In the end, Sokhey’s emphasis on basing her choreography on religion and enacting myths proved to be a barrier to full understanding.

Conclusion

Leila Sokhey-Roy celebrated her successes with European audiences as part of a movement primarily known as the Indian dance revival. Anti-colonial nationalists sought to reinvigorate a pride in the Indian arts by asserting that they had maintained contact with their roots and had preserved their original form since antiquity.

From the very beginning of her career, Sokhey pursued a revivalist agenda, as her ‘sculptural dances’ inspired by Buddhist temples and poses of Shiva show. She also interwove religious practices such as ceremonial veneration (pūjā) into dances that focused on a Hindu god or goddess and those that portrayed everyday village life. Furthermore, devotion was a central motif in dances associated with Krishna, who features strongly in North Indian religiosity.

Mastering the technical vocabulary of centuries-old Sanskrit treatises (śāstras) became a key factor in the reconfiguration of dance. Sokhey thus undertook extensive research on the terminology in the Nāṭyaśāstra, a Sanskrit compendium that nationalist scholars in South India considered important. In addition, she drew on the purāṇa genre of Indian literature for ancient myths and information on Hindu deities. Sokhey then transformed these into solos, duets, and dance ensembles, which she referred to as ‘Indian ballet’.

Sokhey’s allegiance to a lineage of hereditary dance masters associated with Lucknow reinforced her authenticity. However, since her version of Kathak history overlooked the flourishing period of dance at the Lucknow court in the nineteenth century, the Islamic benefactors of North Indian dance and music remained hidden. Moreover, by refusing to accept the traditional importance in the Indian performing arts of instructional lineage over artistic individuality, and by failing to adhere strictly to traditional techniques, she exercised her creative licence to the full. In short, she fitted the nationalist discourse to her conception of artistic dance and to her role as a female artist from a non-hereditary background.

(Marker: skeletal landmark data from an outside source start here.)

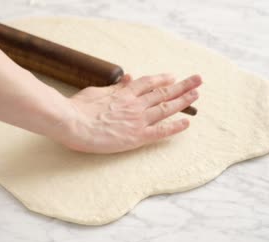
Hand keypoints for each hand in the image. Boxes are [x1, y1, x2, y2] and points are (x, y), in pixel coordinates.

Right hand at [62, 74, 201, 152]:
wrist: (72, 123)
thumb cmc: (78, 108)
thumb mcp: (96, 92)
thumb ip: (115, 87)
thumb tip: (129, 77)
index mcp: (124, 93)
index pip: (148, 83)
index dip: (162, 79)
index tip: (172, 76)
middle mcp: (135, 104)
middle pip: (163, 92)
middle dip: (182, 85)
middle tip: (197, 79)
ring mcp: (137, 120)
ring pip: (165, 108)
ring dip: (182, 100)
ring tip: (196, 94)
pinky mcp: (136, 137)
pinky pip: (160, 131)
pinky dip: (174, 126)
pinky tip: (186, 122)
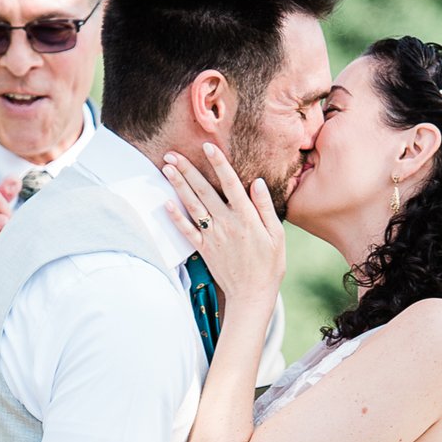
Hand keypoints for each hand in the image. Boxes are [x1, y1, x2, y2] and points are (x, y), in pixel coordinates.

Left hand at [161, 143, 283, 304]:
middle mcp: (226, 223)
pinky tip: (165, 203)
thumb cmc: (269, 265)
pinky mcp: (204, 250)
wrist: (252, 295)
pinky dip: (175, 217)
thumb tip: (256, 182)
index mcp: (246, 217)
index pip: (230, 183)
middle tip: (171, 153)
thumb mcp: (277, 234)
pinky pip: (186, 231)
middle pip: (204, 190)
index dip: (218, 163)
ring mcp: (212, 236)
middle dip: (187, 169)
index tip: (207, 146)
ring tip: (166, 168)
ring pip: (192, 205)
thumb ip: (265, 207)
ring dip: (178, 185)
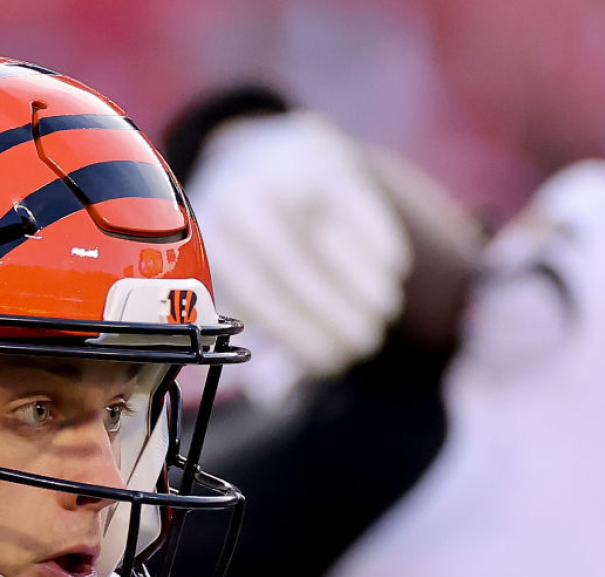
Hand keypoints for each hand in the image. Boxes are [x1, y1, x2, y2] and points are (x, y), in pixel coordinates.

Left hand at [189, 111, 410, 399]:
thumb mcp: (250, 283)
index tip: (332, 362)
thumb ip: (266, 336)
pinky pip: (354, 200)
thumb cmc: (258, 243)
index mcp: (210, 238)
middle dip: (332, 311)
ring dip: (360, 280)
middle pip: (289, 264)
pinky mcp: (321, 154)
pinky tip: (394, 271)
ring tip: (383, 314)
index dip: (297, 333)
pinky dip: (377, 239)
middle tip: (364, 344)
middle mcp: (237, 198)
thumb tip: (273, 395)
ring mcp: (277, 171)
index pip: (255, 292)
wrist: (263, 153)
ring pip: (323, 233)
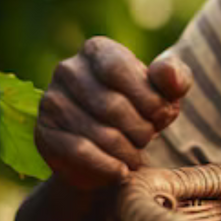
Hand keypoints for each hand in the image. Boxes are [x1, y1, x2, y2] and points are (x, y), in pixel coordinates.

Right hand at [34, 36, 192, 190]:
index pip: (119, 69)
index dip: (148, 98)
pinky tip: (121, 170)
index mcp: (98, 50)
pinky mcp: (45, 134)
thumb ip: (175, 78)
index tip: (162, 115)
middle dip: (142, 128)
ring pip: (99, 133)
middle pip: (112, 105)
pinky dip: (108, 166)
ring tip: (136, 154)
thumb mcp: (166, 93)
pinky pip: (81, 153)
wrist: (109, 153)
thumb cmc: (142, 112)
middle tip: (148, 138)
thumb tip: (166, 74)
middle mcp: (68, 69)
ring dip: (128, 151)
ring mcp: (51, 101)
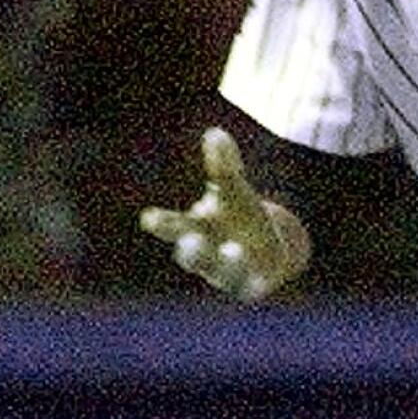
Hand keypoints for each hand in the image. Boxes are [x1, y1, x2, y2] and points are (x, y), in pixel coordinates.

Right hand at [138, 127, 309, 300]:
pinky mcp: (255, 286)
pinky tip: (268, 275)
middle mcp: (208, 258)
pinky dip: (258, 278)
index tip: (148, 218)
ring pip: (225, 272)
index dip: (162, 223)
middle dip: (191, 249)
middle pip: (194, 256)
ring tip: (235, 249)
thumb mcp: (233, 191)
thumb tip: (215, 132)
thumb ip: (224, 166)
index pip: (175, 227)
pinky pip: (255, 283)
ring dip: (228, 262)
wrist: (269, 253)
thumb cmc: (239, 218)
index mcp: (196, 231)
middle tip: (189, 239)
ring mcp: (230, 275)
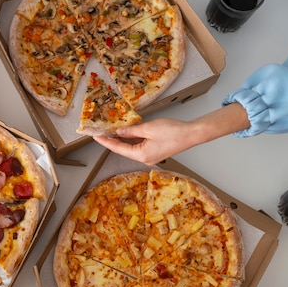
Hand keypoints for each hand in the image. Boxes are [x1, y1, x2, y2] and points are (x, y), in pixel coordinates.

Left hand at [93, 103, 250, 164]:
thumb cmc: (173, 131)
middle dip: (111, 141)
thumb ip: (131, 131)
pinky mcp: (155, 151)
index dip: (105, 141)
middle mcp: (144, 158)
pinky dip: (131, 139)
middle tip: (99, 132)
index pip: (118, 148)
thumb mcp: (148, 128)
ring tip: (109, 131)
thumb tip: (119, 132)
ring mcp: (150, 156)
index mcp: (141, 155)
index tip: (95, 136)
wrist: (192, 134)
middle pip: (123, 149)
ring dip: (121, 140)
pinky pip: (139, 146)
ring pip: (131, 148)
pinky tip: (125, 132)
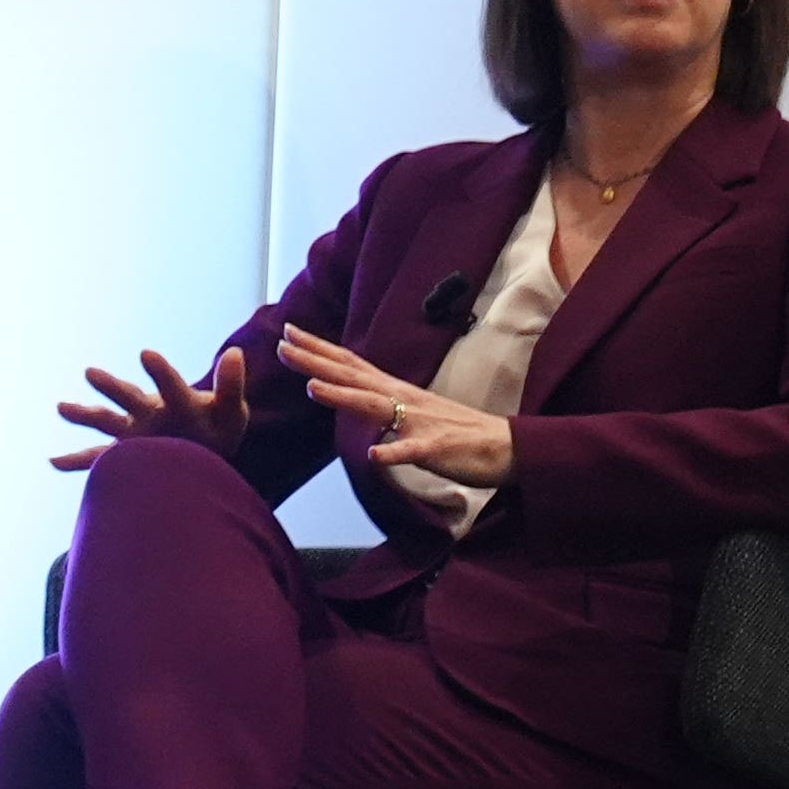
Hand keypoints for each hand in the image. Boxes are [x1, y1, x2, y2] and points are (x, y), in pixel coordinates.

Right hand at [50, 343, 249, 471]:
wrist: (204, 450)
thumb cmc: (217, 427)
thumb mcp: (230, 409)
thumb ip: (231, 384)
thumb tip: (236, 353)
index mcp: (176, 398)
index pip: (170, 384)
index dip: (161, 372)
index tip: (147, 354)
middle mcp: (148, 410)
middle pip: (129, 397)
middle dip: (111, 387)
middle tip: (91, 373)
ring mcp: (133, 432)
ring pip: (107, 422)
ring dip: (84, 415)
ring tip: (61, 407)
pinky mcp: (125, 454)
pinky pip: (97, 459)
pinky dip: (75, 461)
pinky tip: (53, 461)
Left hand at [278, 328, 511, 504]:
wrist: (506, 446)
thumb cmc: (454, 431)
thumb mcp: (410, 411)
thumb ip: (381, 402)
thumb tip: (351, 395)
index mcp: (396, 391)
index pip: (351, 365)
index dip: (319, 350)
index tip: (287, 332)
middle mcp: (404, 399)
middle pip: (353, 378)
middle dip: (317, 362)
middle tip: (282, 346)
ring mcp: (419, 422)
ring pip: (376, 407)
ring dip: (343, 397)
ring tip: (311, 388)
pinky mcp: (437, 449)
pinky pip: (412, 452)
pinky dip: (393, 453)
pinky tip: (374, 457)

In that the idea that traditions are unchanging and based on antiquity is rooted in British scholarship, a colonial discourse clearly permeated Sokhey’s work. As a member of the Indian nationalist elite educated in Great Britain, Sokhey internalized the intellectual legacy of Orientalism. Hence, her themes of folklore and deities reiterated European assumptions used to essentialize Indian culture. Therefore, one could attribute the predominance of Oriental dance in her work to her arduous training with European performers, her indigenous Orientalism, and her desire to achieve artistic success in Europe.

As the examination of reviews showed, onlookers invariably identified Sokhey’s Indian ballet with primordial spirituality. In the Netherlands, the audience’s appreciation of her repertoire was defined by the colonial gaze, for the Hindu–Buddhist culture of Java and Bali figured prominently in colonialist imagery. Dutch critics concurred that the ancient tradition Sokhey sought to revive had been corroded past retrieval. India might have been the cradle of Hindu dance, but it could only have reached its pinnacle in the Dutch East Indies.

Since national socialist control of cultural institutions curtailed the German critics’ freedom of expression, colonial tropes and national socialist ideology were propagated in their reviews, the latter in covert terms. The synchronization (Gleichschaltung) of the press, however, did not result in a single unified point of view. Authors differed in their appreciation of the music, costumes, and movements. For several reviewers, the sanskritized repertoire elevated the dance beyond their comprehension.